◆ Task to carry out
Copy, word for word, the lines below from the one containing "output logic clk_o" up to and including the one containing "G04 #@! TF.FileFunction,Paste,Top*", with pictures left out.

◆ Data for analysis

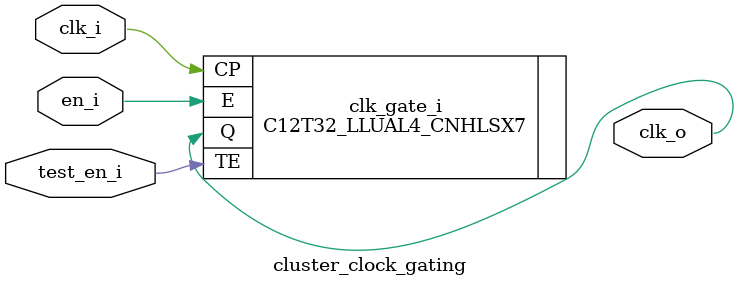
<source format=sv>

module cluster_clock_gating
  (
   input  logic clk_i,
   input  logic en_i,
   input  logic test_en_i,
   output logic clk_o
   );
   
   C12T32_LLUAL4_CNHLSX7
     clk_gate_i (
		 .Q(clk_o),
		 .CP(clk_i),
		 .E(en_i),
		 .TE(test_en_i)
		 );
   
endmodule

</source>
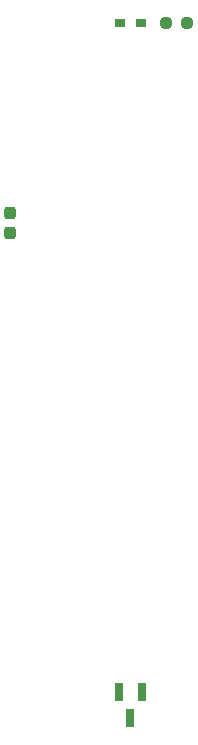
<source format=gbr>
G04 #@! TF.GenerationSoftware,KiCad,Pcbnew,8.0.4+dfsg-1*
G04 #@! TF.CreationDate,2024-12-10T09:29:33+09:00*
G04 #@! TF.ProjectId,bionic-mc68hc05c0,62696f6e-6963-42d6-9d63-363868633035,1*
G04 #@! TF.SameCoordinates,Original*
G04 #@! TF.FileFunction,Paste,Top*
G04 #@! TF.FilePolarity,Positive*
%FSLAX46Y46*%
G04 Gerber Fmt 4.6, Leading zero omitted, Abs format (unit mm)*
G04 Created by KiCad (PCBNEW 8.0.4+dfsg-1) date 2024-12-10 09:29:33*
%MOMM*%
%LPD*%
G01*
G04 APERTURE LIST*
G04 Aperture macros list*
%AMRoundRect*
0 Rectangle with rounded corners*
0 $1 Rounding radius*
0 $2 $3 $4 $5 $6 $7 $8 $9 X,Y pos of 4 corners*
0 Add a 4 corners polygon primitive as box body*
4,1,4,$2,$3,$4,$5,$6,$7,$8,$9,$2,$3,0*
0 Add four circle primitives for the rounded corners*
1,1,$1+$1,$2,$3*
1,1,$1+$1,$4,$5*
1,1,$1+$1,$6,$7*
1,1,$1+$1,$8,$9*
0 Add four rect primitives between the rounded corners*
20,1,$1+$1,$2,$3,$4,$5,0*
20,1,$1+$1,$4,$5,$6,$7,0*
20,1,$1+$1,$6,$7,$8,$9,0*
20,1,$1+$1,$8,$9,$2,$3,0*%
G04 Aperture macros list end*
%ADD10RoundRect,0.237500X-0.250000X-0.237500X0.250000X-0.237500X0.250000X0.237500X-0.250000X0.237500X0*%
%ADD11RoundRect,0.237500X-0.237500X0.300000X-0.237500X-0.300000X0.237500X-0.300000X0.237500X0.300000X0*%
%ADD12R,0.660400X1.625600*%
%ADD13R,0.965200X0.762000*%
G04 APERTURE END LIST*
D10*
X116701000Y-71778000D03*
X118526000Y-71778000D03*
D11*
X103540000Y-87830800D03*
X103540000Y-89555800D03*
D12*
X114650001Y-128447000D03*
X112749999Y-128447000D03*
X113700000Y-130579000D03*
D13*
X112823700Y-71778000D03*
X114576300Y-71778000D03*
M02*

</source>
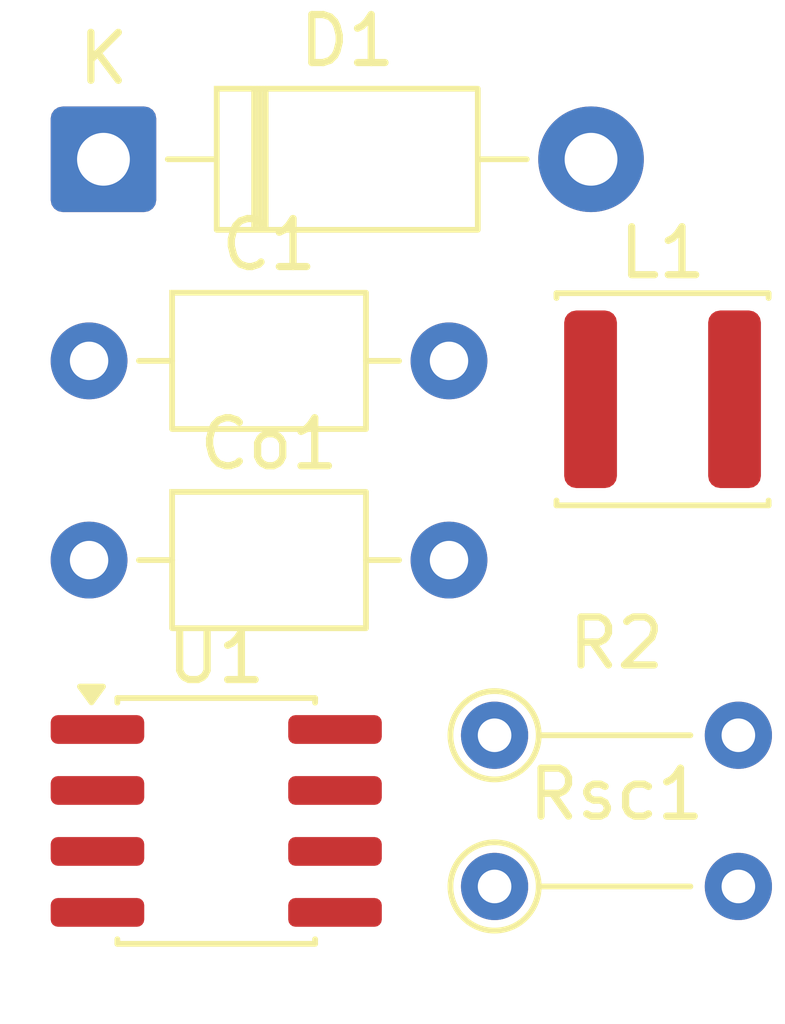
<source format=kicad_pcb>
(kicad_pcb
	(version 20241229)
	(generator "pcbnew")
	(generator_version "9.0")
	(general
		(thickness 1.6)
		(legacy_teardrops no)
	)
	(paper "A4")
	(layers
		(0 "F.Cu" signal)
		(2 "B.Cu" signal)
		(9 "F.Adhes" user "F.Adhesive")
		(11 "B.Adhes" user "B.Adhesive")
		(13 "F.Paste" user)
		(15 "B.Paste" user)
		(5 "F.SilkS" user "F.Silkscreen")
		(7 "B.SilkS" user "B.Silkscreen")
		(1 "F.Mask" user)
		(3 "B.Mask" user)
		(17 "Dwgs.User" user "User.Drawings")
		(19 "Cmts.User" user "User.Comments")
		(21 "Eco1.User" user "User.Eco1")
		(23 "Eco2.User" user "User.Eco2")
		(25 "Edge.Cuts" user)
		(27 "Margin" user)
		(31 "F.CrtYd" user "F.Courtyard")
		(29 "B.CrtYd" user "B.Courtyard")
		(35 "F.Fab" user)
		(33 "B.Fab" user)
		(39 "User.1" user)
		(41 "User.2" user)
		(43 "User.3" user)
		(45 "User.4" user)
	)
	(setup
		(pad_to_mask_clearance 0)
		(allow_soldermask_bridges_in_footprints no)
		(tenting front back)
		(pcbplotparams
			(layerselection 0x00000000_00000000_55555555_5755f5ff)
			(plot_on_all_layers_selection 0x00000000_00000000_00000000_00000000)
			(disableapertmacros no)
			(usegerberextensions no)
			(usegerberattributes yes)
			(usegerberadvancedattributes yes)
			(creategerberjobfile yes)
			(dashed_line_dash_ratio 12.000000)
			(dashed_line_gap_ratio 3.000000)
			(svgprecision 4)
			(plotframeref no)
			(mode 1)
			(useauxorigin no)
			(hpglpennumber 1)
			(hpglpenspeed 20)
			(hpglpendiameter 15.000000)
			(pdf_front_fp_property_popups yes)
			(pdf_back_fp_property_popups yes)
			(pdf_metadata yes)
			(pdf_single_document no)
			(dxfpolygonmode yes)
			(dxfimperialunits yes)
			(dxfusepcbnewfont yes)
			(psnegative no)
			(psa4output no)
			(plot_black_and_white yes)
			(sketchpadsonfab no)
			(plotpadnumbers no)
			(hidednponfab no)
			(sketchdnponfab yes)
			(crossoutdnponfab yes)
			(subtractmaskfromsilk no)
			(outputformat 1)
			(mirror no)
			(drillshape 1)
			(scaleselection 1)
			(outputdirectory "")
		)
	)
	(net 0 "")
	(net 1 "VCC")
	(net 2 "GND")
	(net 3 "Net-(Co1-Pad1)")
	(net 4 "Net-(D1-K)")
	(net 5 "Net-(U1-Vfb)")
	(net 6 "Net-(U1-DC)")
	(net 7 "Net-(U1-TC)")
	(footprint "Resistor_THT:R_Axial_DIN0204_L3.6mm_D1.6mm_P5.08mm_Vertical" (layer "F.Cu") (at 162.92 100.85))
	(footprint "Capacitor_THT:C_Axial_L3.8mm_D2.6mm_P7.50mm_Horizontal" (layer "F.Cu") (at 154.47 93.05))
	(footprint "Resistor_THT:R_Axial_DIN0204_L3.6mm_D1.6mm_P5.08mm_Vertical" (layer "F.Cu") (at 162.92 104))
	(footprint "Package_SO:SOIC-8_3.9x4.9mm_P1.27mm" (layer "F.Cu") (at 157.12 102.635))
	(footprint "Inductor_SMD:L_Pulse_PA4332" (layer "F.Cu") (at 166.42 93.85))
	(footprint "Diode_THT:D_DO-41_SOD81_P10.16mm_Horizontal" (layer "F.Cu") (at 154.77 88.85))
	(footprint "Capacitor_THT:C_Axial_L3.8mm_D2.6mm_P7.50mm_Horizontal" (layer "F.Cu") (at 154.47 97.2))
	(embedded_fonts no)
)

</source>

---

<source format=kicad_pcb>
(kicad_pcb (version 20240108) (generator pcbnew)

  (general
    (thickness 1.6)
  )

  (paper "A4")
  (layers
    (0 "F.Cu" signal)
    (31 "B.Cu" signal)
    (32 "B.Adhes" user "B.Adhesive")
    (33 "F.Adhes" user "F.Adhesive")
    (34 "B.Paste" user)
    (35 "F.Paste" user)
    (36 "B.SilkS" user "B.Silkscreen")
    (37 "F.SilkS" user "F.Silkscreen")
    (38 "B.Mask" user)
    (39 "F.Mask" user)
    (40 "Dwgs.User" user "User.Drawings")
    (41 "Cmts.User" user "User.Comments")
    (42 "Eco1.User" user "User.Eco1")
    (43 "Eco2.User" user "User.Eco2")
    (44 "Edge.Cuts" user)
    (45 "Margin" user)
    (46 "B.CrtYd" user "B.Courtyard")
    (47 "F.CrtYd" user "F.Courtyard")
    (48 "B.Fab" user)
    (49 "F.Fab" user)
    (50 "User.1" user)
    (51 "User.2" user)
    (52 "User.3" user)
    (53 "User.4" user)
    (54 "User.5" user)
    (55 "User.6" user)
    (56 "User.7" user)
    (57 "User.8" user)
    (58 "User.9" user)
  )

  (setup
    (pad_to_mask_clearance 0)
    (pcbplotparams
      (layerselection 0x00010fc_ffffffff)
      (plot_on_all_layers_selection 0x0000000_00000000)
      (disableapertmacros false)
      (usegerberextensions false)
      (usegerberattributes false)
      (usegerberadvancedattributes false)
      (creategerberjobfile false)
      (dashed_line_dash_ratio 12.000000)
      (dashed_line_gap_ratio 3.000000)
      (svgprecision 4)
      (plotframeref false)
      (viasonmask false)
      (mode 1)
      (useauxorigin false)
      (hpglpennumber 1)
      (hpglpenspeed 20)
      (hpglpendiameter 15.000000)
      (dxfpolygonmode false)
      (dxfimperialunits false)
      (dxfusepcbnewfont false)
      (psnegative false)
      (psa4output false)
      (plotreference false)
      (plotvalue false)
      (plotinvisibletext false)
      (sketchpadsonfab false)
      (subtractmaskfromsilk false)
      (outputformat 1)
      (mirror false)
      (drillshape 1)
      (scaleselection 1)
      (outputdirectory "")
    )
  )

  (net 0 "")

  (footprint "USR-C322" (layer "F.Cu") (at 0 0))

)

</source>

◆ Your response
   output logic clk_o
   );
   
   C12T32_LLUAL4_CNHLSX7
     clk_gate_i (
		 .Q(clk_o),
		 .CP(clk_i),
		 .E(en_i),
		 .TE(test_en_i)
		 );
   
endmodule

</source>
<source format=gbr>
G04 #@! TF.GenerationSoftware,KiCad,Pcbnew,8.0.4+dfsg-1*
G04 #@! TF.CreationDate,2024-12-10T09:29:33+09:00*
G04 #@! TF.ProjectId,bionic-mc68hc05c0,62696f6e-6963-42d6-9d63-363868633035,1*
G04 #@! TF.SameCoordinates,Original*
G04 #@! TF.FileFunction,Paste,Top*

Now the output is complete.